茗渓予備校通信KIRI

2014年9月号

学力の高い生徒のタイプ

8月25日に公表された「全国学力・学習状況調査」では、子供たちの学習状況や生活習慣も調べ、それと学力のかかわりにも触れていた。これは、今年の4月に文部科学省が教育委員会や学校法人などの協力を得て、全国の国公私立の小中の小学6年生と中学3年生の約220万人(原則学齢期の全生徒)を対象に、国語と算数・数学A(基礎)・数学B(応用)計4教科のテストに合わせて尋ねたものである。

児童生徒の学習環境や生活習慣、学校における指導の教育条件の整備状況等と学力の相関関係を分析し公表すると謳っている。
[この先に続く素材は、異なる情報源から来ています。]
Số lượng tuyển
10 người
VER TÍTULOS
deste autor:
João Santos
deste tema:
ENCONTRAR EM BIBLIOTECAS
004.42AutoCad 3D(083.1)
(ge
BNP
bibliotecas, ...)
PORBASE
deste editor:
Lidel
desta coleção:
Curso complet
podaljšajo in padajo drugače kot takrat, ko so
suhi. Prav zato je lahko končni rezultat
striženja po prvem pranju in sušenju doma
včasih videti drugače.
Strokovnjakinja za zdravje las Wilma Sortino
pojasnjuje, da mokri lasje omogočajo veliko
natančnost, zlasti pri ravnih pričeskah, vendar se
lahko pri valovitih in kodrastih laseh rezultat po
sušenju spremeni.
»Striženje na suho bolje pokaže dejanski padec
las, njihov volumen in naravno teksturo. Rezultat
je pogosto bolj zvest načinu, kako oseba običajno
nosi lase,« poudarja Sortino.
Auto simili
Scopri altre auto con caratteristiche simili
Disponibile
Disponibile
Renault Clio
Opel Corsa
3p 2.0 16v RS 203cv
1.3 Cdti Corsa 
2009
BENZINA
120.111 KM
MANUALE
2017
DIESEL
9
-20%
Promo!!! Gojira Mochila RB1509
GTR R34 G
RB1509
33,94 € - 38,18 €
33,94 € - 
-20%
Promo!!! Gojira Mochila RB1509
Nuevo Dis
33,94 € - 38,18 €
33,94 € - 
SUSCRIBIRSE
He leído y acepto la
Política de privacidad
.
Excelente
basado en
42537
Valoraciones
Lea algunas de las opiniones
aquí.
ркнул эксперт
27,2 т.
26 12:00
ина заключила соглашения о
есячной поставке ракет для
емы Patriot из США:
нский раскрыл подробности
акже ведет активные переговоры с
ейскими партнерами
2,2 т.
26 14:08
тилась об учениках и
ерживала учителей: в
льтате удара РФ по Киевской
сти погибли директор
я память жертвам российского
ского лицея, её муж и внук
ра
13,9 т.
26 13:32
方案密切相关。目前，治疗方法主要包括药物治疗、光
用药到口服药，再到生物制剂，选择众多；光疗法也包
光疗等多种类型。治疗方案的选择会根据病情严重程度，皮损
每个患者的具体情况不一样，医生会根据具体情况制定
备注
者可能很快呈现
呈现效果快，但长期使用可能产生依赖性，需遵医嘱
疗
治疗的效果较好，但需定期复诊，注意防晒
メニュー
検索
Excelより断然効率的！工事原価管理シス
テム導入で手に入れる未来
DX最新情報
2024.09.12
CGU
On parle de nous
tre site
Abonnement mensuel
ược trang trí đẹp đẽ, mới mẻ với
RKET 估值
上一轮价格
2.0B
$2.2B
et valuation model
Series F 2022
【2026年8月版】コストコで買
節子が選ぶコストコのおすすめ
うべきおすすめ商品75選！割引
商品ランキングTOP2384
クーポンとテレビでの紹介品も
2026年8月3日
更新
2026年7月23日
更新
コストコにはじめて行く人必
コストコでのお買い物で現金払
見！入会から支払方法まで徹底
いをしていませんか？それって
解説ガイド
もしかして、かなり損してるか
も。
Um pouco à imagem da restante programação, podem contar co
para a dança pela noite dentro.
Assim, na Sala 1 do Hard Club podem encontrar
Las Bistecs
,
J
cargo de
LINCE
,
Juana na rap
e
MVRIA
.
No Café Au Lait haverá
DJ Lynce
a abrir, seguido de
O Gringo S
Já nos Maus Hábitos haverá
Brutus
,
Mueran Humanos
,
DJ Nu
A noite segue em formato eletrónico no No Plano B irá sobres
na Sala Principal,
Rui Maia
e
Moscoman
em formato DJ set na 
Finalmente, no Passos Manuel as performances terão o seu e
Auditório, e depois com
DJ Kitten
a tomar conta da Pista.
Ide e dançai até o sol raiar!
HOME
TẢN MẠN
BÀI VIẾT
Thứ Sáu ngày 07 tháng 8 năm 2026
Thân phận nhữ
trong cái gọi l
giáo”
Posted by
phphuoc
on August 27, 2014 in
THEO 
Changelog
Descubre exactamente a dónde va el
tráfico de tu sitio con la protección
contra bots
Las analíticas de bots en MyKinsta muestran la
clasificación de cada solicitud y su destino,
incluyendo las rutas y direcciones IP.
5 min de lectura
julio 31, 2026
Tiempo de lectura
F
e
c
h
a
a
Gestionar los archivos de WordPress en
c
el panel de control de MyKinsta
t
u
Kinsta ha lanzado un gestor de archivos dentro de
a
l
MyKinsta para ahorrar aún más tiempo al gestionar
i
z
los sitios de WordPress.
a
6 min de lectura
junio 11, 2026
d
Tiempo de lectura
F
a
資料は、国立教育政策研究所のホームページに掲載されているので興味のあるかたはご覧になるといい。

主な論点を拾ってみる。①家庭での学習時間が長いほど成績が高い。これには塾や家庭教師について学習する時間も含まれている。②計画的に学習し、家で復習する子供ほど学力が高い。③読書が好きで、総合学習などに積極的に取り組んでいる子ほど、全教科にわたって好成績をあげている。

どれもうなづける結果だが、塾・予備校を通して40年近く学習指導をしてきた経験からもう少し立ち入って考えてみたい。学力が高いお子さんは、総じて好奇心が旺盛で、自分の頭で考えるタイプが多い。現在、茗渓予備校では茗渓塾の時代と違い一人ひとりの生徒の学習状況をみながら個別の教材を作成している。与えた教材を1から説明しなくても、自分で考えてどんどん問題を解いていく生徒は学力の伸びが驚くほど速い。また、その日のうちに復習を家庭でしている生徒ほど着実に伸びる。家庭での復習を短時間でもいいから必ず実行するように仕向けえいるが、ご家庭ではいかがでしょうか。

最近、自戒の念を込めてでもあるが、教えすぎはかえって生徒の伸びを鈍くしてしまうことに気をつけている。至れり尽くせりの指導は思ったほど効を奏しない。学習の基本を押さえていけば、多くは生徒自身が自分の頭で考え始めるものだ。ただ、英語などの場合、PP-dictionary(privateのP,portableのP)を作って、知らない単語や熟語など日常的に語彙力をつけていくように促しているのに、いまだに実行しないようでは英語学習は始まらない。

ネットやゲームの時間が長いほど、すべての教科で平均正答率が低い。もはやスマホなしの生活は不可能だが、道具として使っているのか暇つぶしで遊んでいるかで大きな差が出る。新聞やニュースを読んだり見たりしている習慣が、社会への関心度という点で学力の底支えになっていることも指摘しておきたい。